If $$n(A)=10,n(B)=6$$ and $$(C)=5$$ for three disjoint sets $$A,B,C$$ then $$n(A\cup B\cup C)$$ equals

A
$$21$$

B
$$11$$

C
$$1$$

D
$$9$$

Solution

Since, $$A,B,C$$ are disjoint sets

$$\therefore n(A\cup B\cup C)=n(A)+n(B)+n(C)$$

$$=10+6+5=21$$
Question 2
1 / -0

The total number of subsets of {1, 2, 6, 7} are?

A
$$16$$

B
$$8$$

C
$$64$$

D
$$32$$

Solution

We have to find the total number of subsets of $$\{1,2,6,7\}$$.

We know that, for a set containing $$n$$ elements, the total number of subsets is $$2^n$$.

Consider $$\{1,2,6,7\}$$, wich has $$4$$ elements.

$$\therefore$$ here $$n=4$$

Hence total number of subsets is $$2^4=16$$.

Thus the total number of subsets of $$\{1,2,6,7\}$$ is $$16$$.
Question 3
1 / -0

If U = {1, 3, 5, 7, 9, 11, 13}, then which of the following are subsets of U.
B = {2, 4}
A = {0}
C = {1, 9, 5, 13}
D = {5, 11, 1}
E = {13, 7, 9, 11, 5, 3, 1}
F = {2, 3, 4, 5}

A
$$A$$ and $$B$$

B
$$C$$, $$D$$ and $$E$$

C
$$A$$ and $$D$$

D
only $$A$$

Solution

Given $$U=\{1,3,5,7,9,11,13\}, A=\{0\}, B=\{2,4\}, C=\{1,9,5,13\}, \\ D=\{5,11,1\}, E=\{13,7,9,11,5,3,1\}, F=\{2,3,4,5\}$$

Now we have to find the subsets of $$U$$

Consider $$A=\{0\}$$
Since $$0\notin U, A\nsubseteq U$$

Consider $$B=\{2,4\}$$
Since $$2,4\notin U, B\nsubseteq U$$

Consider $$C=\{1,9,5,13\}$$
Since $$1,9,5,13\in U, C\subset U$$

Consider $$D=\{5,11,1\}$$
Since $$5,11,1\in U, D\subset U$$

Consider $$E=\{13,7,9,11,5,3,1\}$$
Since $$13,7,9,11,5,3,1\in U, E\subseteq U$$

Consider $$F=\{2,3,4,5\}$$
Since $$2,3,4\notin U, F\nsubseteq U$$

Therefore $$C,D,E$$ are subsets of $$U$$.

What you need to do.
For each statement, say yes or no to whether it agrees with the set questions shown above, and quote the words that settle it. 1. The total number of subsets of {1, 2, 6, 7} is 16. 2. A and B are the subsets of U. 3. For the three disjoint sets, n(A∪B∪C) comes to 11.

Dataset excerpt.
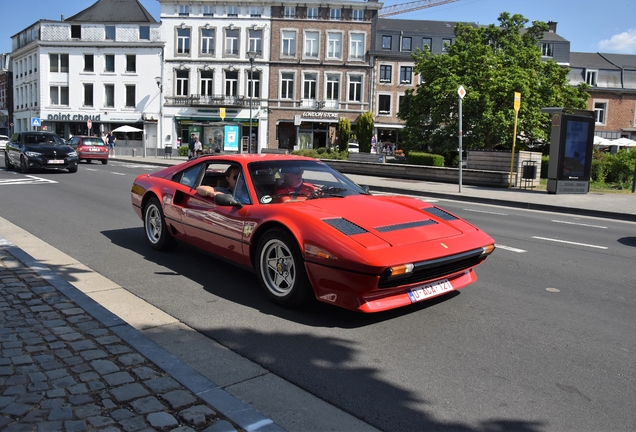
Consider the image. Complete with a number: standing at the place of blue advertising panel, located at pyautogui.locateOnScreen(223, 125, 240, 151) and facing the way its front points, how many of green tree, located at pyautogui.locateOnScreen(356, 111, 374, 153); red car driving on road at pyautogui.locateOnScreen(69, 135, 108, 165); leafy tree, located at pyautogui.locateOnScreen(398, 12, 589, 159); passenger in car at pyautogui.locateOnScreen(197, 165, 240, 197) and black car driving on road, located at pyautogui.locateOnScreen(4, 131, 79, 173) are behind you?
0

Written response.
1. Yes: "Hence total number of subsets is $$2^4=16$$."
2. No: "Therefore $$C,D,E$$ are subsets of $$U$$."
3. No: "$$=10+6+5=21$$"